Filter rows based on formula
The Filter rows based on formula step allows you to filter your data set. It can keep or remove rows based on the result of the specified formula.
Parameters
-
Filter action: select what to do with rows for which the formula returns true:
-
Keep rows: default, keep the rows for which the formula returns true. All other rows are removed.
-
Remove rows: remove the rows for which the formula returns true. All other rows are removed.
-
-
Formula: the formula (condition) which decides whether to keep or remove the rows. It must be a formula that returns true or false.
Usage
Filter works by evaluating the formula for each row in your data set. Based on the result (whether the formula returns true
or false
) and configured Filter action it will decide whether to keep the row or remove it from further processing.
Filter step never changes the data in any way - it simply removes subset of the data from further processing based on the condition provided by the user.
Note that when you filter, the preview will show you only subset of the records that are available in the sample. This means that the preview output might be much more limited compared to what you’ll get by running the job in full. See examples below to see this. |
Simple filtering
To only keep rows in the contacts data set where the contact address is in Alaska, we can use filter configured like this:
The result after applying the above step may look like this:
Notice that only 5 rows are shown in the preview. When you run the job, you will get 62 rows in the output:
This is because when working with interactive job editor, you are only working with a sample that has 1000 rows by default. However, when you run the job, it works with complete data set which in this case has 10000 rows and therefore also contains more than just 5 contacts from Alaska.
Removing rows with empty values
To remove rows that have empty value in certain column from your data set, you can configure the step like this:
Note that since $dateOfBirth
is a date column, we compare with null
to determine if the value is present or not.

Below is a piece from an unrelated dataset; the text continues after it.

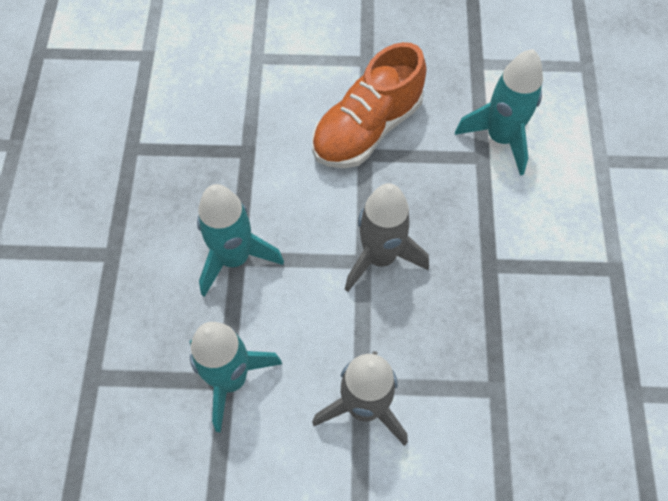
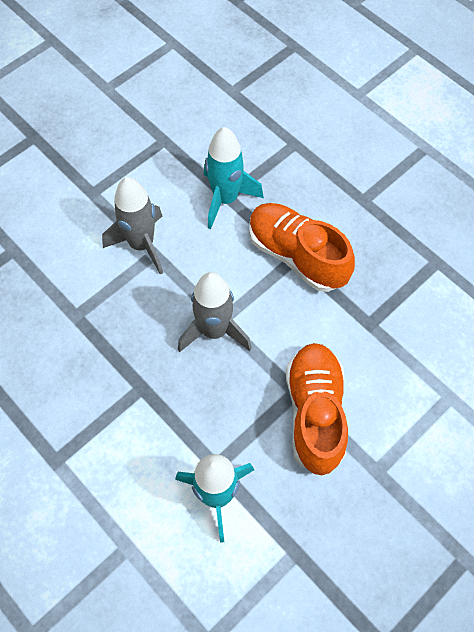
camera: 135 degrees right, 0 degrees up
turquoise rocket [197,184,284,297] -> orange shoe [249,203,355,292]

The same approach will work for decimal, integer and boolean columns. For string columns, you can use formula isBlank($stringColumn)
instead.
Alternatively, you can also write $stringColumn == null || $stringColumn == ""
- this is less generic than using isBlank
function as it does not catch values that are composed entirely of spaces.
Filtering with more complex conditions
In this example, we will remove all contacts who are younger than 21 years and do not have a phone number.
In this case we set the Filter action to Remove so that rows matching the condition are removed rather than kept in the data set.
The formula used in the step is the following:
dateDiff(today(), $dateOfBirth, year) < 21 AND isBlank($phone)
In the first line of the formula, we calculate the age of the customer by using a dateDiff
function to calculate the difference between two dates combined with today()
function to get today’s date. The result is compared with 21 to see if the customer is younger than 21.
In the third line above we test if the $phone
column is empty by using an isBlank
function.
Both parts (age test and phone test) are combined with AND
operator so both conditions must be true
for the formula to also return true
. You can often see this operator written as &&
.
With settings like this, the step will remove small number of customers from the data. To see the full effect of the step, we can run the job to get result like this:
Remarks
-
When working in an interactive job editor, the step works with sample. Full data set may contain more records that satisfy filtering conditions. To get full picture of your data after it has been filtered, run the job via Run job button.